▸ WORK REQUIRED:
Find how many lines of the records below contain the word "about" and write that number by itself.

▸ DATA LISTING:
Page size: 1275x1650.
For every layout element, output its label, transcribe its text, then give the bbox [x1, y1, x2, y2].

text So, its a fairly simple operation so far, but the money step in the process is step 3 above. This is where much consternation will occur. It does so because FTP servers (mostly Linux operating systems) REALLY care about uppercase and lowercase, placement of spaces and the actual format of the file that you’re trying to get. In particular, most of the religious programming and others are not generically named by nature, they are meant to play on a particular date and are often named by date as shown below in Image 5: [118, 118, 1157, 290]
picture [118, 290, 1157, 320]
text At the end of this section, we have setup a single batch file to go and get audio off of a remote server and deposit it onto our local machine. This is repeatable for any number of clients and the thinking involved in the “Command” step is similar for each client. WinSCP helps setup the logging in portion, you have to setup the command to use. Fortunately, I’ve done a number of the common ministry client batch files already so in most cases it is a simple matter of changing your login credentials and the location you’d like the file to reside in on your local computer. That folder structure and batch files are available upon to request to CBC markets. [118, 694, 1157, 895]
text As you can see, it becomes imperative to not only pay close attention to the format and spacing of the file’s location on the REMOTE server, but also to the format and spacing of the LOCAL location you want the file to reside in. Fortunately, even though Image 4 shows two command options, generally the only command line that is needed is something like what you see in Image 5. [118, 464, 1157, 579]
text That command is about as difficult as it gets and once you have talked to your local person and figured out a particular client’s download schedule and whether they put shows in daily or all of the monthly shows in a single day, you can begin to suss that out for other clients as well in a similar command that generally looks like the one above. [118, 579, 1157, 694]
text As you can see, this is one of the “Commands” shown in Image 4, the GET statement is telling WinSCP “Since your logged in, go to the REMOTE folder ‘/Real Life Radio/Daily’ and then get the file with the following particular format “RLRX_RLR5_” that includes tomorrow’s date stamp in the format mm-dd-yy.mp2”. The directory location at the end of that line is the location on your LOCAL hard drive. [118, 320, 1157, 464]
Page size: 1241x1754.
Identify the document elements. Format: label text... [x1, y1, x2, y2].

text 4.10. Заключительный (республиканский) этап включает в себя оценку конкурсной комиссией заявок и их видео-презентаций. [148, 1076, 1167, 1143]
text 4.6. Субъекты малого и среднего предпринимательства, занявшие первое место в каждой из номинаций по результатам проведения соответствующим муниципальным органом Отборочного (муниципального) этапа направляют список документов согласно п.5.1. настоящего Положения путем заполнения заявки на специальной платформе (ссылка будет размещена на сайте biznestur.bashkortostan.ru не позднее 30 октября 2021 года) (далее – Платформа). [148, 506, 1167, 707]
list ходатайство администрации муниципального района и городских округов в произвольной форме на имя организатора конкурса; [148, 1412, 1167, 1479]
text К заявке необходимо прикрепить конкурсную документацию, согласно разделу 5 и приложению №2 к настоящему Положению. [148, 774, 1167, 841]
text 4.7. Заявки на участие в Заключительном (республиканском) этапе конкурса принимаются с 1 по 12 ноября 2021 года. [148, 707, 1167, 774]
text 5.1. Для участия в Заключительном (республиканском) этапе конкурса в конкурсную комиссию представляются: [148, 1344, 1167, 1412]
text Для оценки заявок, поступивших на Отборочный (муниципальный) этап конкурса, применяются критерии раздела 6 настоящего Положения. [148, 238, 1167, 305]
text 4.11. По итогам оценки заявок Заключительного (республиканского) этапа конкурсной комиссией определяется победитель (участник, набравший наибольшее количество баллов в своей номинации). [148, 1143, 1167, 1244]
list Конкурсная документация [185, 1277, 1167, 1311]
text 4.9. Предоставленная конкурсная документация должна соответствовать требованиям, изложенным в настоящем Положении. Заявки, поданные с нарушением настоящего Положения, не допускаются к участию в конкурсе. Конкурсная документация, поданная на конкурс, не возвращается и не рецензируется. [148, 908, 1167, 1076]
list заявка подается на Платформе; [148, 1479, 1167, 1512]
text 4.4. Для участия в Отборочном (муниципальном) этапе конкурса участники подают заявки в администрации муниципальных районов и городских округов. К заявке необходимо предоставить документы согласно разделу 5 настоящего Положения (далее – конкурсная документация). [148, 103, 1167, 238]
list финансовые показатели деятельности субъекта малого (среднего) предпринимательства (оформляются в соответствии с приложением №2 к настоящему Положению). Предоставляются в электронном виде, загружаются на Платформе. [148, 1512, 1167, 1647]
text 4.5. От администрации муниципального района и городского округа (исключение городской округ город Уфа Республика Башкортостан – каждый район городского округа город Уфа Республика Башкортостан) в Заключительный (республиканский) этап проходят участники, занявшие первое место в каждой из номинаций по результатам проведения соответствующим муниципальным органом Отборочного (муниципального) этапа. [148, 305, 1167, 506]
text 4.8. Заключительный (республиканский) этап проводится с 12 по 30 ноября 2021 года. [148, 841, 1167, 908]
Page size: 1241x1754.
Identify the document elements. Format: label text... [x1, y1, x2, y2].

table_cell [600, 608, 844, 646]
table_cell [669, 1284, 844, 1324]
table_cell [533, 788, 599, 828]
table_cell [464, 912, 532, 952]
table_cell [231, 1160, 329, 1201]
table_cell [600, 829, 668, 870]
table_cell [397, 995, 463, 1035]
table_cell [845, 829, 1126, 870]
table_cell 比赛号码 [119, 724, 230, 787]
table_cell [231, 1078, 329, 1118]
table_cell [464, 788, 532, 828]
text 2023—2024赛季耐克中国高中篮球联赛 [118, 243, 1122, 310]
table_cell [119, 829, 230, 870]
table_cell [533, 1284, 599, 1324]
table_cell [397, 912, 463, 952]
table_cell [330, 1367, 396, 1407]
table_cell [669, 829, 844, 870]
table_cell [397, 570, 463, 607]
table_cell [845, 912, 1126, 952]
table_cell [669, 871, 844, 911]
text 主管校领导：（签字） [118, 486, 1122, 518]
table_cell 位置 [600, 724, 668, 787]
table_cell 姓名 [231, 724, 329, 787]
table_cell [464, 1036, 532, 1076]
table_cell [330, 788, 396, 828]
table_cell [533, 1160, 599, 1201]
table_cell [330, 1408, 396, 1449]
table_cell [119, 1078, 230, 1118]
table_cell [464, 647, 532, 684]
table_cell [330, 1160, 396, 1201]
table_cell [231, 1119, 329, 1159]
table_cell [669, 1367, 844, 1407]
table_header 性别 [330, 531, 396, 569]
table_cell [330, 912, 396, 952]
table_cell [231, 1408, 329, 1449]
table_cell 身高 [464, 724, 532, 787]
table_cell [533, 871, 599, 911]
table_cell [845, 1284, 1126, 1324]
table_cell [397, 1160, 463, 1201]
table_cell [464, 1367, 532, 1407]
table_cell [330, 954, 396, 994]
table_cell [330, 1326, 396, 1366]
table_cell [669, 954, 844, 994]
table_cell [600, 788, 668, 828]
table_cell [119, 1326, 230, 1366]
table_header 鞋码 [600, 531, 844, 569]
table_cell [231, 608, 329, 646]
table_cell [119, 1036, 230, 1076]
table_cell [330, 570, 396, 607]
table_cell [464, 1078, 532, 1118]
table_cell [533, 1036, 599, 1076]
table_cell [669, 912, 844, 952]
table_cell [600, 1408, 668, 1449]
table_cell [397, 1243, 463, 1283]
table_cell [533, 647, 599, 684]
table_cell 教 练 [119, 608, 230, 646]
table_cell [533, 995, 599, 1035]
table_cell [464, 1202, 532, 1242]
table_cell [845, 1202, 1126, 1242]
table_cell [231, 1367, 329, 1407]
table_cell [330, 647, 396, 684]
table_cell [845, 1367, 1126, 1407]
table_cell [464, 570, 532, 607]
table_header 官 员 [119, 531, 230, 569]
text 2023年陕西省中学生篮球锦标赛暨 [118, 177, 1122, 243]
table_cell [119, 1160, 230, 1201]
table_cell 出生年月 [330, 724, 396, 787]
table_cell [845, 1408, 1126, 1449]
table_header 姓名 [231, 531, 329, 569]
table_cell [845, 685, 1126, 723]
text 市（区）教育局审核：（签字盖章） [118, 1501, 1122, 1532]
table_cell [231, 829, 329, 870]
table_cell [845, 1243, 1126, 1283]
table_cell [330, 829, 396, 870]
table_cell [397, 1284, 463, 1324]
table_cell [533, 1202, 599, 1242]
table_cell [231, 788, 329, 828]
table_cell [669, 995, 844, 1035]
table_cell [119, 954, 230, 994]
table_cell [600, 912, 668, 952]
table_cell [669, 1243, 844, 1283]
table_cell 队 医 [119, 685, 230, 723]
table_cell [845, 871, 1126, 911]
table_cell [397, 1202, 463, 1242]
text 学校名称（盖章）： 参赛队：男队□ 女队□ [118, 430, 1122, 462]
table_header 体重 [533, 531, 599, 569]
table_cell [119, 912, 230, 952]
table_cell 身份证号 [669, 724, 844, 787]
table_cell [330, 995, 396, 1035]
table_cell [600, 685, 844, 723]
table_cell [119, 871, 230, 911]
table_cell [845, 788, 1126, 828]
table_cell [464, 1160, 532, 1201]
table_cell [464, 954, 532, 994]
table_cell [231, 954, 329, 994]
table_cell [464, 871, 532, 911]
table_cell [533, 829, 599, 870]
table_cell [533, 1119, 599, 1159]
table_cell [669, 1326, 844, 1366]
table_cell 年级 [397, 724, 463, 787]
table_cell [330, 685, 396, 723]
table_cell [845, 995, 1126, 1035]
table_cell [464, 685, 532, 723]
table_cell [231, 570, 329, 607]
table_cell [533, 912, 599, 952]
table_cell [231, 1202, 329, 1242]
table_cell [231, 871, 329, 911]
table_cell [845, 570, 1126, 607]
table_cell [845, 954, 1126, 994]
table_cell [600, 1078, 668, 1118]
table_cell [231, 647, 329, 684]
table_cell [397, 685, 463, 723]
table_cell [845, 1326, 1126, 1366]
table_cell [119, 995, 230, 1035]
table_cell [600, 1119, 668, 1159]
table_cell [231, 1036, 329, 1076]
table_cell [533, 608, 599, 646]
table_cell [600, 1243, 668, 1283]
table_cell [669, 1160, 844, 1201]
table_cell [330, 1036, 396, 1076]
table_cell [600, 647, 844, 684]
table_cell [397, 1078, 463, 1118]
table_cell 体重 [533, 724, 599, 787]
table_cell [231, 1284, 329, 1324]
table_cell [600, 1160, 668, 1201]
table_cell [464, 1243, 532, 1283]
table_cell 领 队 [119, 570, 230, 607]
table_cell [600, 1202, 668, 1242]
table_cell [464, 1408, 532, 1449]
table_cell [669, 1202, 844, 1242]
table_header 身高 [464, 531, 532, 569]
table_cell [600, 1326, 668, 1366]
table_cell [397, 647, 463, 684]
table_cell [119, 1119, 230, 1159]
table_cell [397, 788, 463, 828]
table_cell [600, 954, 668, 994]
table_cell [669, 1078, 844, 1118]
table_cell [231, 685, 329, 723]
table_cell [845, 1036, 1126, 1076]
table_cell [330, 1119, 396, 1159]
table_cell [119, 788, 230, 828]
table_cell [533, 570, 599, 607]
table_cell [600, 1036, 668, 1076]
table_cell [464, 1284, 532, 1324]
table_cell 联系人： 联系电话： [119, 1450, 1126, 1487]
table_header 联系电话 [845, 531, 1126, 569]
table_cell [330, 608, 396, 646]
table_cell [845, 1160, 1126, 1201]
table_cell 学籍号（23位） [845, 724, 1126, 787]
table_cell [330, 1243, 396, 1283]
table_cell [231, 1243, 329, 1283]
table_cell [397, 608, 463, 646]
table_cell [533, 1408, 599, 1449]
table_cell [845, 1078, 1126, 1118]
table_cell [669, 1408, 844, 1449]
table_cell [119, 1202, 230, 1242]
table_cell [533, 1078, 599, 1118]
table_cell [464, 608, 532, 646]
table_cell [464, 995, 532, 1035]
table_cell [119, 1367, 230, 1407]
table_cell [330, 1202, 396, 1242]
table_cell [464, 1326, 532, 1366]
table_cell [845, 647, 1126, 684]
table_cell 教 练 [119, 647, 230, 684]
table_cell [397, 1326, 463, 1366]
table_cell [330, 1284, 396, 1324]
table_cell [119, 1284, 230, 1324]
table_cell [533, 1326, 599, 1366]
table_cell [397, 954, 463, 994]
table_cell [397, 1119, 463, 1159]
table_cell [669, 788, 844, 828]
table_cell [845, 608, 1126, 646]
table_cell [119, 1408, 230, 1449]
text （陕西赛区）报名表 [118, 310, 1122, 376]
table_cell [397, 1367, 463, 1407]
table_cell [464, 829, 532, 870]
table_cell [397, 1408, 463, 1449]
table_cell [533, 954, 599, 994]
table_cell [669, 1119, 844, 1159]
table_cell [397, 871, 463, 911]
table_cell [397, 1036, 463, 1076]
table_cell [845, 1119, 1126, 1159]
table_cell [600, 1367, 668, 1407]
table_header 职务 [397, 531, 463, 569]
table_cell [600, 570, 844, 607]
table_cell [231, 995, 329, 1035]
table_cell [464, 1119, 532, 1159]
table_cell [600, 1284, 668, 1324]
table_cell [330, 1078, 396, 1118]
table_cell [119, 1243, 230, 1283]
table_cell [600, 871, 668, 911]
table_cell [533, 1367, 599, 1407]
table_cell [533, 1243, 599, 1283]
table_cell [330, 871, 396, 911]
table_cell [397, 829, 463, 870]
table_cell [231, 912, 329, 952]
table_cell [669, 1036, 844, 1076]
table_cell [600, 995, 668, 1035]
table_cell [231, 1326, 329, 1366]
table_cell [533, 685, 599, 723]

▸ OUTPUT:
2